§ PROBLEM DESCRIPTION
How many lines in the listing below contain the word "Gorizia", with case counting? Give only the number.
━━━━━━
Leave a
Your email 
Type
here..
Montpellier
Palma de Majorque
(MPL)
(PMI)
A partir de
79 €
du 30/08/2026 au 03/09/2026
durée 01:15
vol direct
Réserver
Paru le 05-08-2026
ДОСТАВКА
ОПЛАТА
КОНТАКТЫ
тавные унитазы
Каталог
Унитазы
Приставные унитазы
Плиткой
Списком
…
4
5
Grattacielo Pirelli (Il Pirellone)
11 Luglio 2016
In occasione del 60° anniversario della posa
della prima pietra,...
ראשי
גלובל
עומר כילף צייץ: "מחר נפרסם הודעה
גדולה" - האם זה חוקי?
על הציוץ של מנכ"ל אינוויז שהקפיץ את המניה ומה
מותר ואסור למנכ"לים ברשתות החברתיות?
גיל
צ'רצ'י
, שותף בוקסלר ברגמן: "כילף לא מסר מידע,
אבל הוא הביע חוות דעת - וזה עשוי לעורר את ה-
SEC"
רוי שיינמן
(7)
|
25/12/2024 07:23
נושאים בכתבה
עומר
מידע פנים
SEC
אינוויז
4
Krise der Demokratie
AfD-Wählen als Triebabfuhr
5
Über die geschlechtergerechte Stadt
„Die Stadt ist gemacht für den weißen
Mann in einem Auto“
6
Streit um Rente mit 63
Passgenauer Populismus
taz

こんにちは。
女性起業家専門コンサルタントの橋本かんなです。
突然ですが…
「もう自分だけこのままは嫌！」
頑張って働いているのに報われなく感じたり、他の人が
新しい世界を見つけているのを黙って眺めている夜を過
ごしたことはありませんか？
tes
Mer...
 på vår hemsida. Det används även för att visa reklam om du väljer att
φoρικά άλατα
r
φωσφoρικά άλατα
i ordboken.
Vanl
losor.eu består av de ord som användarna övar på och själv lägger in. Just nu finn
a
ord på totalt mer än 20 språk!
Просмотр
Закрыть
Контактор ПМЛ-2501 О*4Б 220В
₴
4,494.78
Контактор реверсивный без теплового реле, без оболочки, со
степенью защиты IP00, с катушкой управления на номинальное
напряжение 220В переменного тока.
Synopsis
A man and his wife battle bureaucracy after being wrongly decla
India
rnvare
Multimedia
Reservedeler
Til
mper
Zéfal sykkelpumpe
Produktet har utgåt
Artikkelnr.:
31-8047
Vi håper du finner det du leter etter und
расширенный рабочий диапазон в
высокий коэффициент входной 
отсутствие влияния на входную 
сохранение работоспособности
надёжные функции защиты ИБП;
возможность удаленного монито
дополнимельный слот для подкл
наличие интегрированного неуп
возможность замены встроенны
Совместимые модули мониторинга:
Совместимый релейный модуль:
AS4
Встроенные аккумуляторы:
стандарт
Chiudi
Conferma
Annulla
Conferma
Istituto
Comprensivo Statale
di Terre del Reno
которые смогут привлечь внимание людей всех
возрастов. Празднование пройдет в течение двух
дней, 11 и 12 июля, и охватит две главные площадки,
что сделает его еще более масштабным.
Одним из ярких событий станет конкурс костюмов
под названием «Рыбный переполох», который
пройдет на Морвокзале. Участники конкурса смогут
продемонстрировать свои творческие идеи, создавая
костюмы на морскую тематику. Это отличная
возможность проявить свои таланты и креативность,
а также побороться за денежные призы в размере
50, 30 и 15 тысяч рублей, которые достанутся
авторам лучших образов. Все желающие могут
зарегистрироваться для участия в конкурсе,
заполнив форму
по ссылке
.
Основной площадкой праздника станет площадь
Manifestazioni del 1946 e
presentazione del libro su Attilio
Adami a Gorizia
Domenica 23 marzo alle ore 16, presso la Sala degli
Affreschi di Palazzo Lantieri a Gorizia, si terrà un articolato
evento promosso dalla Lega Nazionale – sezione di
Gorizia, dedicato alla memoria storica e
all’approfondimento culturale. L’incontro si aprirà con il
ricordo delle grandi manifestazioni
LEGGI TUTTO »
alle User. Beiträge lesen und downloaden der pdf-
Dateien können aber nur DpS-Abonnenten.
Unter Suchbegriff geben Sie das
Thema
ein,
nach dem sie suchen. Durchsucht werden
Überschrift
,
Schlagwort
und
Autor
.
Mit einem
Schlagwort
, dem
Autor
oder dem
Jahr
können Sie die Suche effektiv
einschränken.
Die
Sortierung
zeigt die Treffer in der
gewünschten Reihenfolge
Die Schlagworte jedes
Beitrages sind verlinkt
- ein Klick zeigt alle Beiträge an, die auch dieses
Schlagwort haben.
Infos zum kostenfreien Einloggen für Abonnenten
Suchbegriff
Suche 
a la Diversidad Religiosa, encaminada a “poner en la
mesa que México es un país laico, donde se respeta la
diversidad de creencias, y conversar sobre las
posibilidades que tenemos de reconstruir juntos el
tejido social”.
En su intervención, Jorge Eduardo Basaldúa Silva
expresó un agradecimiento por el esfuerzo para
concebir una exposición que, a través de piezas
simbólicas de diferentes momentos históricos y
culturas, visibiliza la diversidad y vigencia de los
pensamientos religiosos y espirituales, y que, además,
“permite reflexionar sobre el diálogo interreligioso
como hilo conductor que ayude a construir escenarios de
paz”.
━━━━━━
§ ANSWER TO THIS TASK
3